**Énoncé A:** Recopiez à l'identique le passage des entrées qui commence à la ligne contenant « Document page, 1654x931 pixels. » et se termine à la ligne contenant « list 41 × 59 », ces deux lignes comprises.

**Extrait du document:**
━━━━━━━━━━━━━━━━━━━━

La Chronique Agora

En avant… vers le passé

Chine, transition énergétique, Allemagne

La crise du carburant s’aggrave, la pénurie alimentaire menace et les lumières sont sur le point de s’éteindre.

Fin octobre, OilPrice.com rapportait :

« Des acheteurs américains s’emparent de cargaisons de diesel initialement prévues pour l’Europe, alors que la crise s’aggrave.

Selon Reuters, au moins trois pétroliers transportant du diesel en provenance du Moyen-Orient ont changé de cap en cours de route pour se diriger vers les Etats-Unis. Et cette nouvelle concurrence est sur le point de s’intensifier.

[…] L’Europe va subir un choc majeur en matière d’approvisionnement en diesel, en raison du faible niveau des stocks, et de la forte demande. Le faible niveau des stocks est fortement lié aux arrêts non planifiés dans les raffineries européennes : en France, la baisse de la production de carburant en France dans le cadre de la grève des travailleurs a duré quatre semaines. »

Pourquoi l’approvisionnement est-il insuffisant ? À cause de la guerre par procuration des Etats-Unis contre la Russie ? Parce que les investisseurs ont retiré leur argent du secteur de l’énergie ? Parce que les compagnies pétrolières et gazières n’investissent pas dans de nouvelles raffineries, de nouveaux puits ou de nouveaux pipelines ? Parce que les gouvernements déclarent la guerre aux combustibles fossiles et s’engagent à les exterminer ? Parce que l’inflation a rendu l’investissement à long terme (celui dont vous avez besoin dans le secteur de l’énergie) trop incertain et trop risqué pour la plupart des investisseurs ?

━━━━━━━━━━━━━━━━━━━━

**Extraits des entrées:**
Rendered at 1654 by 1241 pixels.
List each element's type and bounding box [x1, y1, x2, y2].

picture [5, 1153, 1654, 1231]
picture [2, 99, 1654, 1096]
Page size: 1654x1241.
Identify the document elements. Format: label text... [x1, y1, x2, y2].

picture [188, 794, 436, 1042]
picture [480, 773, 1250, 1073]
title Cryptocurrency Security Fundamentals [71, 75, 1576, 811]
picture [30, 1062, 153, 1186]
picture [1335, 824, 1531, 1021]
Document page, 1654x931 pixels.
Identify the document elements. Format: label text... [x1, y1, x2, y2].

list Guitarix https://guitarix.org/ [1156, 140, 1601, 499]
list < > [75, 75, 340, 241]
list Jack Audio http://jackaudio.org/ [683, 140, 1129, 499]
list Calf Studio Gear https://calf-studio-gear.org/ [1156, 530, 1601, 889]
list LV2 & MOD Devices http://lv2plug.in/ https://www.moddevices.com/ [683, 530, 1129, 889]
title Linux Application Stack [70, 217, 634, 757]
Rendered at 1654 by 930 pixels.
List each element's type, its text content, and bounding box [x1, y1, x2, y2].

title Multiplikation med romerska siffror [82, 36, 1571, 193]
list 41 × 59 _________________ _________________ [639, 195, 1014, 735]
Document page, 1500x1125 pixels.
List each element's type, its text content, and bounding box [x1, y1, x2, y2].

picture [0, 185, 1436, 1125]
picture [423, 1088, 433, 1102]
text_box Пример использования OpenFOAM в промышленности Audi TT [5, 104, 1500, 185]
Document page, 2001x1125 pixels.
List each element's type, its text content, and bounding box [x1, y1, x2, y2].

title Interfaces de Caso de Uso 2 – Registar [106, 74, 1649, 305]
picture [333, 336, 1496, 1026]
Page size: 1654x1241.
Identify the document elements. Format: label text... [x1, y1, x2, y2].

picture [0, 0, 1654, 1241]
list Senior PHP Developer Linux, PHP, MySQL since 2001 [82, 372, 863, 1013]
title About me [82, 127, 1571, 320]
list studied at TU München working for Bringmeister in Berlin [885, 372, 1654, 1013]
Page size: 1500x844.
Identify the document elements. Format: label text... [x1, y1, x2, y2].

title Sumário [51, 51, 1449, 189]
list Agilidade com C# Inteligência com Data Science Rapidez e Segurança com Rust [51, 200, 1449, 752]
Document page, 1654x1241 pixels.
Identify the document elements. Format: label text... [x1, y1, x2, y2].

━━━━━━━━━━━━━━━━━━━━

**Énoncé B:** Relevez tous les pays nommés dans l'article sur la crise du carburant.

**Réponse A:**
Document page, 1654x931 pixels.
Identify the document elements. Format: label text... [x1, y1, x2, y2].

list Guitarix https://guitarix.org/ [1156, 140, 1601, 499]
list < > [75, 75, 340, 241]
list Jack Audio http://jackaudio.org/ [683, 140, 1129, 499]
list Calf Studio Gear https://calf-studio-gear.org/ [1156, 530, 1601, 889]
list LV2 & MOD Devices http://lv2plug.in/ https://www.moddevices.com/ [683, 530, 1129, 889]
title Linux Application Stack [70, 217, 634, 757]
Rendered at 1654 by 930 pixels.
List each element's type, its text content, and bounding box [x1, y1, x2, y2].

title Multiplikation med romerska siffror [82, 36, 1571, 193]
list 41 × 59 _________________ _________________ [639, 195, 1014, 735]

**Réponse B:** Chine, Allemagne, Etats-Unis, France, Russie